Fake Google Chrome update

[TheOwner]

Chrome need to be updated. I was redircted to this phishing site after i visited \www.mywot.com\ (safe site by self). Automaticaly start downloading some dangerous file, but chrome detected it and ask me if i want accept ithis file, because is dangerous. So i declined this. Even if i download this file and don't run it, i am stil safe? It cannot be executed by self? Anyway, is there any reason why Avast don't detect this phishing site? And also don't detected this dangerous file which start downloads? I don't  have any screenshot or link, I was too scared so i closed browser immediately. Thank you

[TheOwner]

Mywot site scan, it is this? Look screenshot.

[Pondus]

are you able to copy the redirect URL and scan it at?   www.virustotal.com

Post link to scan result here

[TheOwner]

I am not sure if this link is connected with this redirect or not, but you can chcek by self. Copied from Quttera. htXXps://lh6.googleusercontent.com/pvrwwt3pafvbu-88w-tfp80xutpd7xlmzm_ffpsdwxu87qdf7gjy-a62-u_e_l-69tlbo-gq=s26-h26-e365

[Pondus]

https://www.virustotal.com/en/url/6e8c336fb00ebf3008d6f047609ab7e3541b633c730bf1538051253994a0ec61/analysis/1492613134/

Web site category by Websense ThreatSeeker > search engines and portals

[TheOwner]

Thank you, but i still don't understand this automatic redirect from this site to phishing site and no detection from Avast. I cannot tell you if this URL is from this phishing site or not.

[Pondus]

urlQuery > http://urlquery.net/report.php?id=1492612528937
404 error > click picture at top right to see

[TheOwner]

That phis site looks different, so it was another URL. There is no way search it again. It looks like standard google chrome download page but with very strange url.

[Pondus]

This one is listed at PhishTank ... but not the exact same

Code: [Select]

https://lh6.googleusercontent.com/-kXknkrcXcpE/VOn4DqJWHCI/AAAAAAAAAK4/trPZRy5aLJM/s284/GUARDIAO-ITAU-30-HORAS.png"
PhishTank > http://www.phishtank.com/phish_detail.php?phish_id=4599499

[TheOwner]

Yes phishing, the same Quttera, maybe is some truth about it. A reproted this URL to Avast, let's  see what they analize.

[TrueIndian]

Be careful of sites claiming to update your chrome.This is the most common way to spread Locky ransomware.
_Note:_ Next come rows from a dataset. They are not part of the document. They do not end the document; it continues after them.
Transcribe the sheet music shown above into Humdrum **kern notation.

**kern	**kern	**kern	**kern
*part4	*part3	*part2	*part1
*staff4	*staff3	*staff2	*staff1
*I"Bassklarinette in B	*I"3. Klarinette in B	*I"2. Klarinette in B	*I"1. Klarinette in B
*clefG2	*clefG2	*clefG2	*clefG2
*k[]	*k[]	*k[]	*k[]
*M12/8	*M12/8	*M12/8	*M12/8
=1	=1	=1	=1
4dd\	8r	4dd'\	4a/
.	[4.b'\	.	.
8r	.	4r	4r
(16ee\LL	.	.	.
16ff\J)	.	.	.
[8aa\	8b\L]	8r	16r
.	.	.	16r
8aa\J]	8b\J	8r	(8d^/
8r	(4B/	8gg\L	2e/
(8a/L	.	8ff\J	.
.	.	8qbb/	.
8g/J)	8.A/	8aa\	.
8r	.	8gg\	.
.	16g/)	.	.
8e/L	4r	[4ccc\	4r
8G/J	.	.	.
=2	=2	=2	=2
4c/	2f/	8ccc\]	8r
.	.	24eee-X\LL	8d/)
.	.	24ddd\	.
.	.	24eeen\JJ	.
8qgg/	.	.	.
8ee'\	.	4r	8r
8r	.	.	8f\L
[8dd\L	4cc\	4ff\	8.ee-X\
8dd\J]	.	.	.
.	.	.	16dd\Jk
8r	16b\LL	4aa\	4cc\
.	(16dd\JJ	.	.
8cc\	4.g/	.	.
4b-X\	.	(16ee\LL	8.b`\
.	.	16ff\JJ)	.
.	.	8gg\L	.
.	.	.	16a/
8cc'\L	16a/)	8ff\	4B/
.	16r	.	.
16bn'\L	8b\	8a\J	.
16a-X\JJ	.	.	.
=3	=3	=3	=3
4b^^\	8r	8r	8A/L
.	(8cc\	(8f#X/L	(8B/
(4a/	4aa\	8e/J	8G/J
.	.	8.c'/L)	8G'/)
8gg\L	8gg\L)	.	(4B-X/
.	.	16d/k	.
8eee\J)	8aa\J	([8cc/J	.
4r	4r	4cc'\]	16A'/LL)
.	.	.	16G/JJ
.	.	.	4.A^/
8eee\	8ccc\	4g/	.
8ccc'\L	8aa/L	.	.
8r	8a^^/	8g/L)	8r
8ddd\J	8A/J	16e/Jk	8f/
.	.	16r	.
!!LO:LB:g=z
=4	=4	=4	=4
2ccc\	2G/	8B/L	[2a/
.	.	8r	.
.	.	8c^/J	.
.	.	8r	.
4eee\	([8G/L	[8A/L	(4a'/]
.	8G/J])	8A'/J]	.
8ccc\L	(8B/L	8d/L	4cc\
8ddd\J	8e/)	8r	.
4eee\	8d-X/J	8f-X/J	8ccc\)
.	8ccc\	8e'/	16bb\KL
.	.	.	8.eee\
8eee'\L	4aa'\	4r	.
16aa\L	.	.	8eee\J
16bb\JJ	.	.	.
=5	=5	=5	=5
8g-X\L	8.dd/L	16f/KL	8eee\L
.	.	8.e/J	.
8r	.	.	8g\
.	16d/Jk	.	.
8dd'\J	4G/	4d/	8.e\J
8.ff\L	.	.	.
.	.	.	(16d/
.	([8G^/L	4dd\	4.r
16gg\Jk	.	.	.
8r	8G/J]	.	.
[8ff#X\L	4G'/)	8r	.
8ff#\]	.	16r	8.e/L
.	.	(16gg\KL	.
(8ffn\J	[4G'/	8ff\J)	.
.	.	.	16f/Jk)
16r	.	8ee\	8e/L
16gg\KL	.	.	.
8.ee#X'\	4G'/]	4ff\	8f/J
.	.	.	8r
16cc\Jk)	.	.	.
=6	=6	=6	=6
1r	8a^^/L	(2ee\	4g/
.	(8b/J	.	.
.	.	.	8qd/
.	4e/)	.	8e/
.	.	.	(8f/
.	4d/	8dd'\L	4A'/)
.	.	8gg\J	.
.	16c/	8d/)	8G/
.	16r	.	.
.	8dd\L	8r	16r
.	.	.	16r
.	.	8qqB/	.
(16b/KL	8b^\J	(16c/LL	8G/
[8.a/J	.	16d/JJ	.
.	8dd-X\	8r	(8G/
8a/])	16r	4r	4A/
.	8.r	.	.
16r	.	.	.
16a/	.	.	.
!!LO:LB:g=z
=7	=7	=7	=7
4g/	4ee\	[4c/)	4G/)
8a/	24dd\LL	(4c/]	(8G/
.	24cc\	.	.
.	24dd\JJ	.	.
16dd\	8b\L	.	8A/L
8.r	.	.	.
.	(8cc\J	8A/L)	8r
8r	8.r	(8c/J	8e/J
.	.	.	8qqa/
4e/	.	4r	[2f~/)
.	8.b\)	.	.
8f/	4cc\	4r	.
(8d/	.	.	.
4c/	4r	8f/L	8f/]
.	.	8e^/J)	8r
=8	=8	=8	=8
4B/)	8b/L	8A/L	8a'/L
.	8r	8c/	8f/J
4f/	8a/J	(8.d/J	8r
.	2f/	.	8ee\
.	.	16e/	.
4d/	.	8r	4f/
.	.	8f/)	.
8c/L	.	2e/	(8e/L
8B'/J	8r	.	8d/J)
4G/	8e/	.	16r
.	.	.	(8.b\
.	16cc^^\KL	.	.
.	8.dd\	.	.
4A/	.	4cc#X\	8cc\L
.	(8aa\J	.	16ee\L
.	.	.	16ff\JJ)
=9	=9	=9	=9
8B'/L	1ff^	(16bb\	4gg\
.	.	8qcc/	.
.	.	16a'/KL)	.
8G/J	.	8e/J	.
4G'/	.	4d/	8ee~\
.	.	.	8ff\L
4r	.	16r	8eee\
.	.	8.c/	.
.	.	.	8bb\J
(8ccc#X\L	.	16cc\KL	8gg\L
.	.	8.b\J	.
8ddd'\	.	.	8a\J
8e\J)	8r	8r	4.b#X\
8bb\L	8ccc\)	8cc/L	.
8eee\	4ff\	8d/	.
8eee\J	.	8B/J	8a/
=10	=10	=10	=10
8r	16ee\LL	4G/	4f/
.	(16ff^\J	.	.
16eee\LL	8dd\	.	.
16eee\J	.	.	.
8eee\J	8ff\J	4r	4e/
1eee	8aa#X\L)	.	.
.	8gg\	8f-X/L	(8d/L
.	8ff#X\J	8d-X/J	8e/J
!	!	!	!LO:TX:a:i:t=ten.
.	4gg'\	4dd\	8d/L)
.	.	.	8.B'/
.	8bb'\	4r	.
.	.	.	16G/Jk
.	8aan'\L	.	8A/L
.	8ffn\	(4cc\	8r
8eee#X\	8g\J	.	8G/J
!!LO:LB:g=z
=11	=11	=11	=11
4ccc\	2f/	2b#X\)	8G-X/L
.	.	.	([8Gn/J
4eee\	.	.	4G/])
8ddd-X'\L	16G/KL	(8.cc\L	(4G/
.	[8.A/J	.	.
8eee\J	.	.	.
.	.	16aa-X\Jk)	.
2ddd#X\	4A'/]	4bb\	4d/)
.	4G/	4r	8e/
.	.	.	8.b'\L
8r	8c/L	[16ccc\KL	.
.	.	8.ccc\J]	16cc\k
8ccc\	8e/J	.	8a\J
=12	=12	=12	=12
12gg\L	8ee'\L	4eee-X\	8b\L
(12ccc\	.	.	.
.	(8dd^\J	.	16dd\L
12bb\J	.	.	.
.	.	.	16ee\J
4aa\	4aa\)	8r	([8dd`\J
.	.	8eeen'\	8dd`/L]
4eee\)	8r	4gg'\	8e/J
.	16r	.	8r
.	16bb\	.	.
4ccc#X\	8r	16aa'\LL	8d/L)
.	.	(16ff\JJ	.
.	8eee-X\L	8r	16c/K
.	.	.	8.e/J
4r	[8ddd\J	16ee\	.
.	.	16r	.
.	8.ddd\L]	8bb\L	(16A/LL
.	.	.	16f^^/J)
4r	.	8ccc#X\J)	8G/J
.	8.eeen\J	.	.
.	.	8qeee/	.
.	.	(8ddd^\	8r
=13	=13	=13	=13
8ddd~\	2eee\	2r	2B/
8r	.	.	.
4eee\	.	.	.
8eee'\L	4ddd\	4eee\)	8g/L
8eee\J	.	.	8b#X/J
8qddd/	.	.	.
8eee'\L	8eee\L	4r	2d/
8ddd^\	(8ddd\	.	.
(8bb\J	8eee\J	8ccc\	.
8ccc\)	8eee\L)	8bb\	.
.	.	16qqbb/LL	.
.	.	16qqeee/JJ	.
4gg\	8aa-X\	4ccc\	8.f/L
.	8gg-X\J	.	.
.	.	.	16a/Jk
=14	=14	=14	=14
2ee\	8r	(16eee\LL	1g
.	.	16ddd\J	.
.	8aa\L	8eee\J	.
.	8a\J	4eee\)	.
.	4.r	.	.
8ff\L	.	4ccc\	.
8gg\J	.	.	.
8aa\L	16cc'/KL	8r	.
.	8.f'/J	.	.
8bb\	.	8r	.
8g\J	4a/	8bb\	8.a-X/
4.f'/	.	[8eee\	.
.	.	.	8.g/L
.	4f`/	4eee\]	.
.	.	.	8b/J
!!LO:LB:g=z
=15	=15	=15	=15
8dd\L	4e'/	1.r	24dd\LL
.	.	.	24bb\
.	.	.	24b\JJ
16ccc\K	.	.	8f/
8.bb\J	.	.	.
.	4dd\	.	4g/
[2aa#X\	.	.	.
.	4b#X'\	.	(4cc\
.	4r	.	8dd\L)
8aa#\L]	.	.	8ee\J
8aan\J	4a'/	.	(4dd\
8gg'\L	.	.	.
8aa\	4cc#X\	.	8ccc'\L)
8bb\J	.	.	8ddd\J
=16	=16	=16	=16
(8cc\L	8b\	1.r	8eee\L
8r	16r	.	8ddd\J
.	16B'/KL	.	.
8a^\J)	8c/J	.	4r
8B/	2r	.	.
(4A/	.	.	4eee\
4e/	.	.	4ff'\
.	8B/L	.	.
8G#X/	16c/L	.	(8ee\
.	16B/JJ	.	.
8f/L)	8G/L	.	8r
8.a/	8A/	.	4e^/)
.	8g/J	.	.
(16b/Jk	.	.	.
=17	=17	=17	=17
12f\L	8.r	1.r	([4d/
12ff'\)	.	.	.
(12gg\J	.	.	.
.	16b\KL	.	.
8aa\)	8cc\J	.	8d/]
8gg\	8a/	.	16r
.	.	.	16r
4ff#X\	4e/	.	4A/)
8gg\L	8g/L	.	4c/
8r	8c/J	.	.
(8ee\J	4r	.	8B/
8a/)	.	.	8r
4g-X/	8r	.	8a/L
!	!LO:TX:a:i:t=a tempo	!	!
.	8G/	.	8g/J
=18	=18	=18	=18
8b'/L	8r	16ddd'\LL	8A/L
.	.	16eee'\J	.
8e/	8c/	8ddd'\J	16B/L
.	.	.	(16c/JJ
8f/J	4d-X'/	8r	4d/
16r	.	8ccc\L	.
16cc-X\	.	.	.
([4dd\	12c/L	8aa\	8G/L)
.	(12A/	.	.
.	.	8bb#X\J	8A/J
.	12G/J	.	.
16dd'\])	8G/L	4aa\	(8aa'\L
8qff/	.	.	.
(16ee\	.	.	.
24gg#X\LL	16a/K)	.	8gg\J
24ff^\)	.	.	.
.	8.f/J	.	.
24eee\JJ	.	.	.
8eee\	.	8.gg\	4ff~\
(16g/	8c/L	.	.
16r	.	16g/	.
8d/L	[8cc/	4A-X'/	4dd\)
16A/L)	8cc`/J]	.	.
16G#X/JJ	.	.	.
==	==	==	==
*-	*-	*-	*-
Also I would like to add that most of these locky distributing websites are .top not .com or anything else.   

[TheOwner]

I know that it is fake.... but is here any danger if i just delete downloaded file? Or it can be executed without my action? Locky is known, is already in virus database i think.

[Pondus]

Locky is known, is already in virus database i think.

Yes / No / Maybe

Malware is not static, they update / change and release new versions to avoid detection, just like car manufacturers do to make you buy the new latest edition,  face lift / new engine / new gadgets   

[TrueIndian]

Locky is usually well detected by avast cloud and evo-gen but it is a must to be on the lookout for something like this.

Even if it bypasses avast the behaviour shield can identify it and alert the user. 

[TheOwner]

Is there any way how block page redirecting? I hate if i enter on some safe site and i am immediately redirected to some malware site.